Vuelta a la tartera

Tartera
Tartera

En este país nos creímos, o se creyeron algunos, los más guapos, los más listos y los más ricos del universo mundo. Olvidamos, como cuenta con gracia una compañera, que nuestros abuelos hacían caca y pis en el corral. Aquí todo dios parecía nacido en La Moraleja, con apellidos en el Gotha y abuelos de abolengo que habían velado armas en la Reconquista.
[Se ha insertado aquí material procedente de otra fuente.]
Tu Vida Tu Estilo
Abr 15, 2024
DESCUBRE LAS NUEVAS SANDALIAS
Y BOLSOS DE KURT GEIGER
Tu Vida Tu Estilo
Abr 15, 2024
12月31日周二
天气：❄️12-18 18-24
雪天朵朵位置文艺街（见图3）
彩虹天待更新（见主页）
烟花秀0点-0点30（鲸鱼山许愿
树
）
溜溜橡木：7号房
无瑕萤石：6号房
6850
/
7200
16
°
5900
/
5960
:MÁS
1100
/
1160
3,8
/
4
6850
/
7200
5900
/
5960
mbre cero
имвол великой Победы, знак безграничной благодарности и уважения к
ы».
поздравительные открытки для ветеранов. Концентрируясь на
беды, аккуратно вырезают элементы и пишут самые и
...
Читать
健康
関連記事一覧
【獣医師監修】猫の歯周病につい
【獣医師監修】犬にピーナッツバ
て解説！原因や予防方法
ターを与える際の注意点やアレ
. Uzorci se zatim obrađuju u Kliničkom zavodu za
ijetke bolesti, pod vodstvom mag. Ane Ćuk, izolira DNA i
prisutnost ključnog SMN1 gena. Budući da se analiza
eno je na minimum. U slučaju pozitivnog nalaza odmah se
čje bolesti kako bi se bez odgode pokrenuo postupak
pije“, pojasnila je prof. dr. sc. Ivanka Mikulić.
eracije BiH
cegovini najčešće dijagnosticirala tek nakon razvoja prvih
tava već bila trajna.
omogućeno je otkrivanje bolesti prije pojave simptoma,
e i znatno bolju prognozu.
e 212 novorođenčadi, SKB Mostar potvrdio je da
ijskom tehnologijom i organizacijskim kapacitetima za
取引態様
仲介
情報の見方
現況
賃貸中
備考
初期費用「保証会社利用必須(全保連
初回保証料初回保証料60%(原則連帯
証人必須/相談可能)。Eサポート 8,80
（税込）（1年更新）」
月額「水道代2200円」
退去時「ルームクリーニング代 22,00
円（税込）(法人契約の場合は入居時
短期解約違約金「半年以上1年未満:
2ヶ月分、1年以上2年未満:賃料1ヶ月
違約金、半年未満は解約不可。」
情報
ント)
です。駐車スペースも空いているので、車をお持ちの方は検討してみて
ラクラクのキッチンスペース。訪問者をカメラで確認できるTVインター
Pero, ay, que no. Que este era un mundo y una sociedad con pies de barro. Que siempre hemos sido pobres: lo que ocurre es que un chorro de dinero barato (procedente de Alemania, por cierto; de ahí que Angela Merkel no ceda un ápice a la hora de cobrarse la pieza) nos quitó algo de mugre y nos limpió el barrillo. Pero ahora volvemos donde solíamos. Un país que se creyó en la cresta de la ola, pero no. Ahora los críos -privados de becas y de ayudas públicas por la gracia de Mariano Rajoy y sus doctrinas neocon (el que quiera educación, que se la pague; el que quiera sanidad, que se la pague)- volverán en muchos casos al cole con el tupper de hoy, la entrañable tartera de antaño toda la vida, testigo de nuestra modestia y señal del futuro incierto que aguarda a nuestros hijos, a nuestras hijas. Perra vida.